Overview
T-pro-it-1.0 is a 32.8 billion parameter language model developed by t-tech, based on the Qwen 2.5 architecture. It has undergone extensive continual pre-training and alignment, with a significant focus on the Russian language. The model's training involved 100 billion tokens of diverse Russian data (Common Crawl, books, code, proprietary datasets) mixed with re-played English data in Stage 1, followed by 40 billion tokens of mixed instruction and pre-training data in Stage 2. Further refinement included 1 billion tokens for Supervised Fine-Tuning (SFT) and another 1 billion tokens for Preference Tuning to enhance helpfulness.
Key Capabilities & Performance
T-pro-it-1.0 demonstrates strong performance across a suite of Russian benchmarks, often outperforming comparable open-source models and showing competitive results against proprietary models like GPT-4o-mini and GigaChat Max 1.0.26.20. Notable strengths include:
- Mathematical Reasoning: Achieves 0.941 on ruGSM8K and 0.776 on ruMATH, surpassing many proprietary and open-source alternatives.
- Code Generation: Scores 0.432 / 0.626 / 0.677 on ruCodeEval, indicating robust coding capabilities in Russian.

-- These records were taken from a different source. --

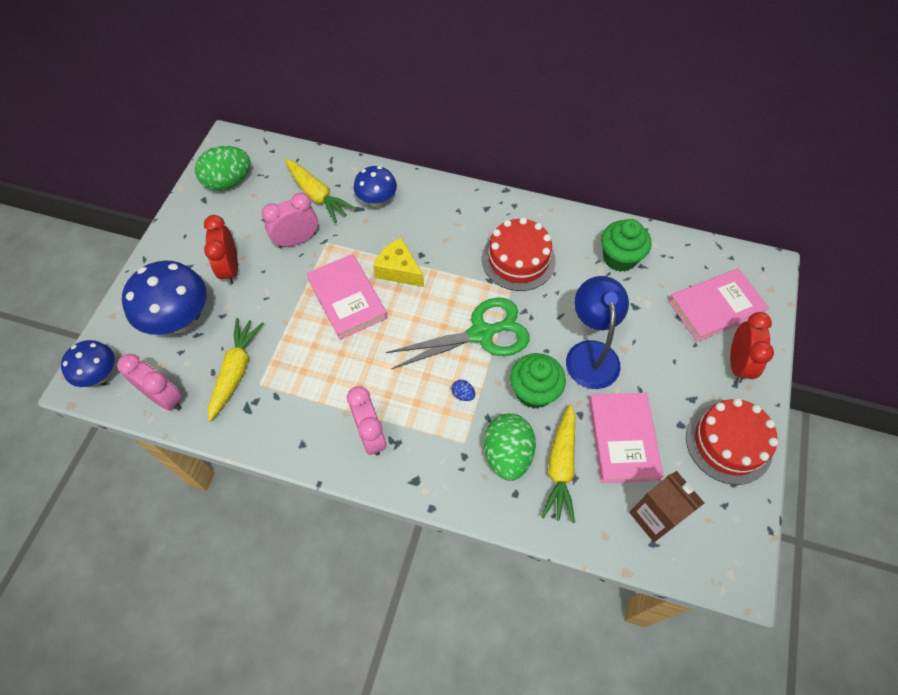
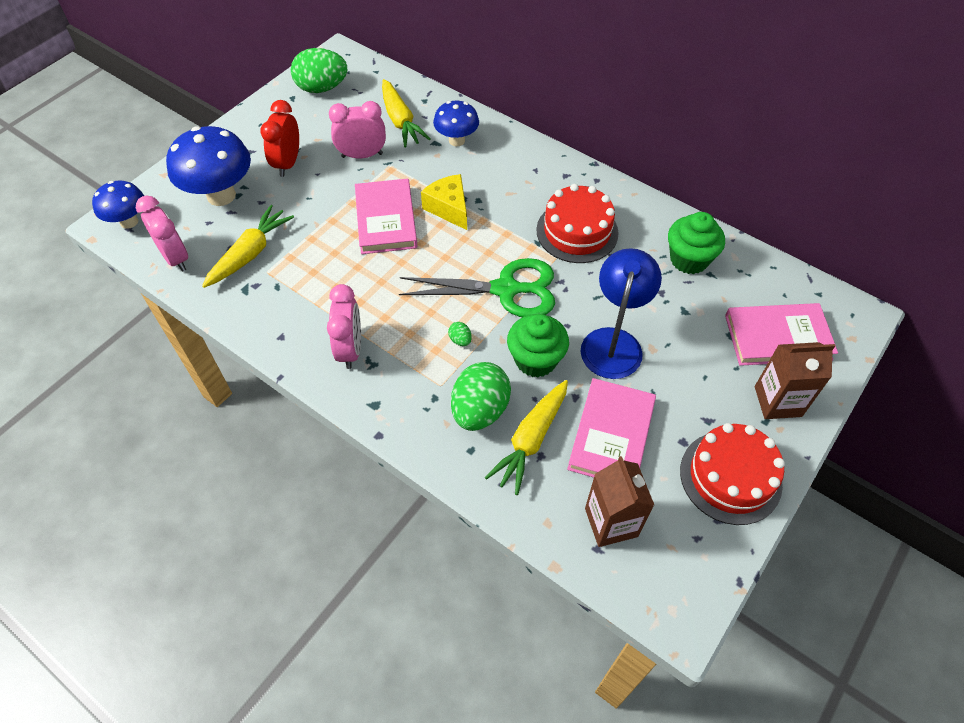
camera: 20 degrees right, 5 degrees down
blue egg [452,380,475,401] -> green egg [448,322,472,346]
red clock [730,312,774,383] -> brown carton [755,342,835,419]

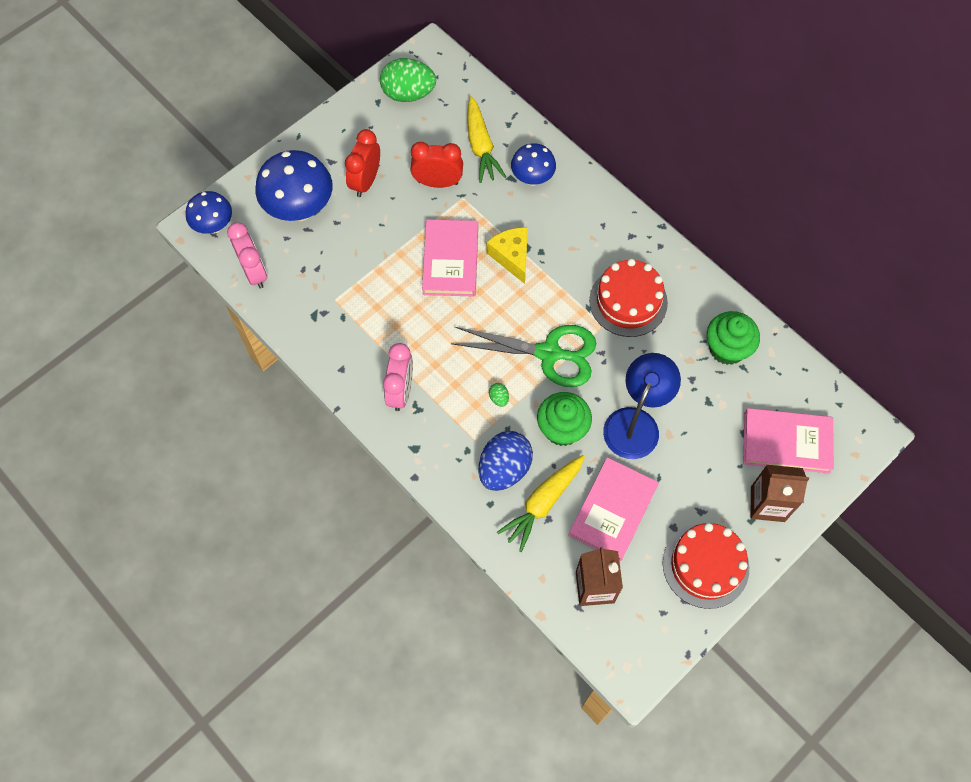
camera: 10 degrees right, 10 degrees up
yellow carrot [202,205,294,288] -> none
pink clock [329,101,386,158] -> red clock [411,142,463,188]
green egg [451,362,511,431] -> blue egg [478,431,533,491]

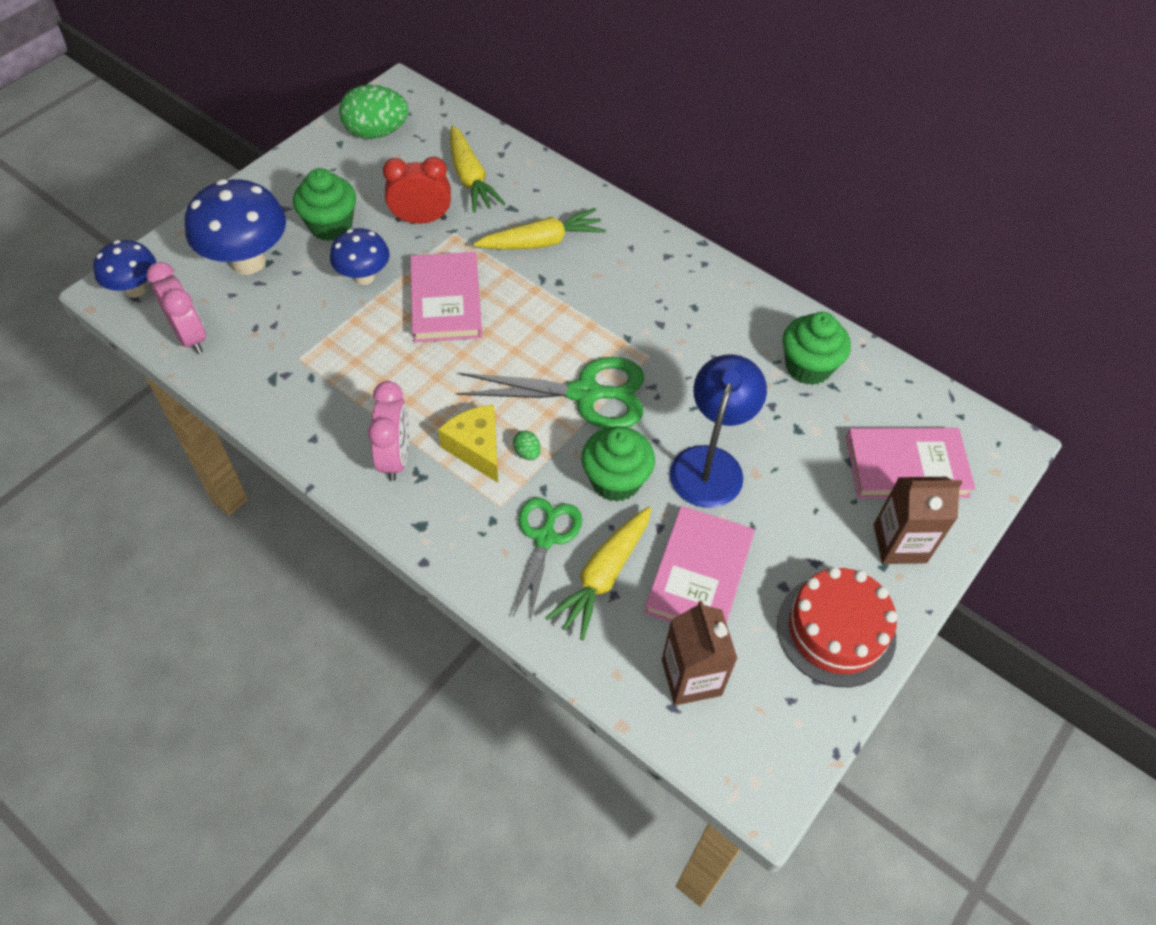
camera: 10 degrees left, 10 degrees down
red clock [345,129,380,197] -> green cupcake [293,168,356,241]
blue egg [478,431,533,491] -> green scissors [512,497,582,621]
yellow cheese [487,227,528,284] -> yellow cheese moved to [438,405,498,483]
blue mushroom [511,143,556,186] -> blue mushroom moved to [330,228,389,285]
red cake [589,259,668,337] -> none
none -> yellow carrot [473,208,606,250]

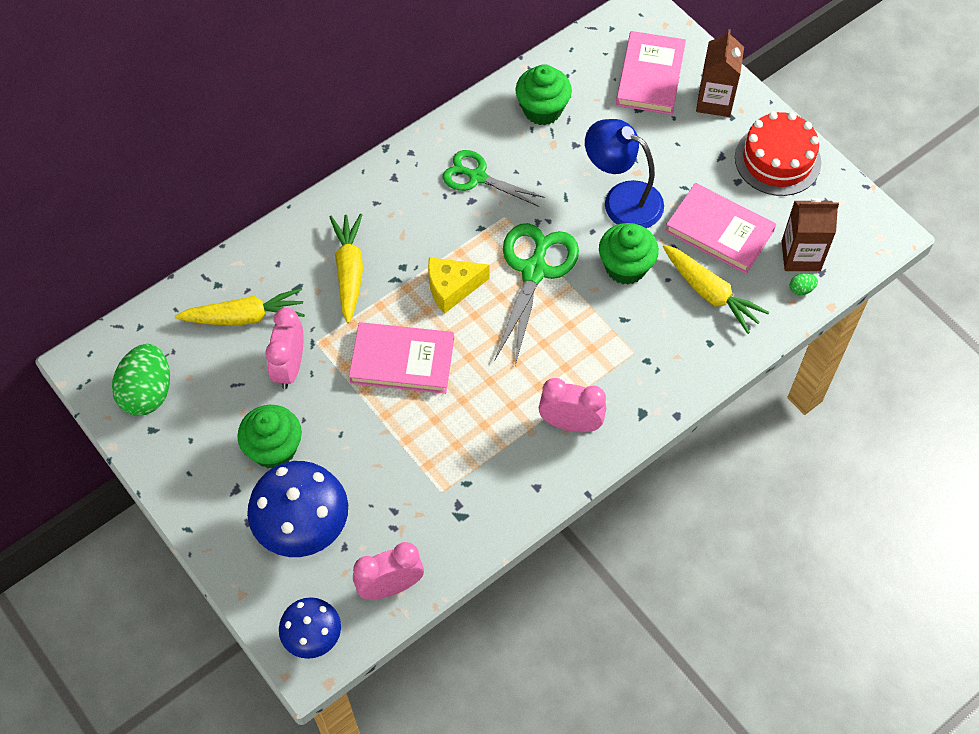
camera: 75 degrees left, 5 degrees up
blue mushroom [330,228,389,285] -> none
red clock [383,157,451,224] -> pink clock [265,308,304,389]
yellow cheese [438,405,498,483] -> yellow cheese moved to [428,257,490,314]
green scissors [512,497,582,621] -> green scissors moved to [443,150,545,207]
green egg [513,431,541,460] -> green egg moved to [790,273,818,295]

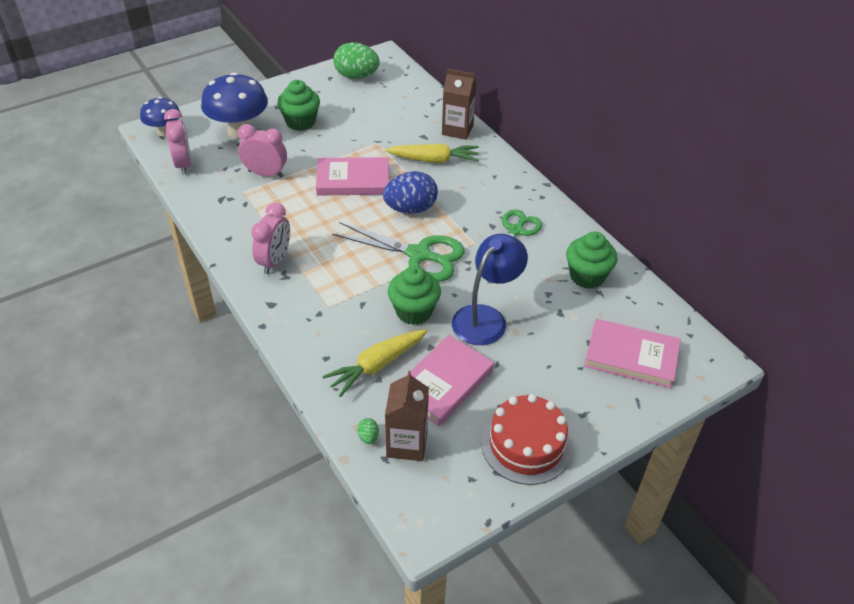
camera: 95 degrees right, 15 degrees down
yellow carrot [175,288,305,325] -> none
pink clock [265,308,304,389] -> pink clock moved to [238,124,287,177]
pink book [349,322,454,394] -> pink book turned 75 degrees clockwise [316,157,389,195]
yellow cheese [428,257,490,314] -> blue egg [383,171,438,214]
brown carton [696,29,744,117] -> brown carton moved to [442,69,477,140]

- General Russian Understanding: Leads open-source models on MERA (0.629), MaMuRaMu (0.841), ruMMLU-PRO (0.665), Arena-Hard-Ru (90.17), MT Bench Ru (8.7), and Alpaca Eval Ru (47.61).
Intended Use
This model is primarily designed for further fine-tuning and is not intended as a ready-to-use conversational assistant. Users are responsible for additional training and oversight to ensure ethical and safety standards for industrial or commercial deployment. Its strong foundation in Russian language processing and specialized performance in mathematical and coding benchmarks make it an excellent base for applications requiring high-quality Russian language understanding and generation, especially in technical domains.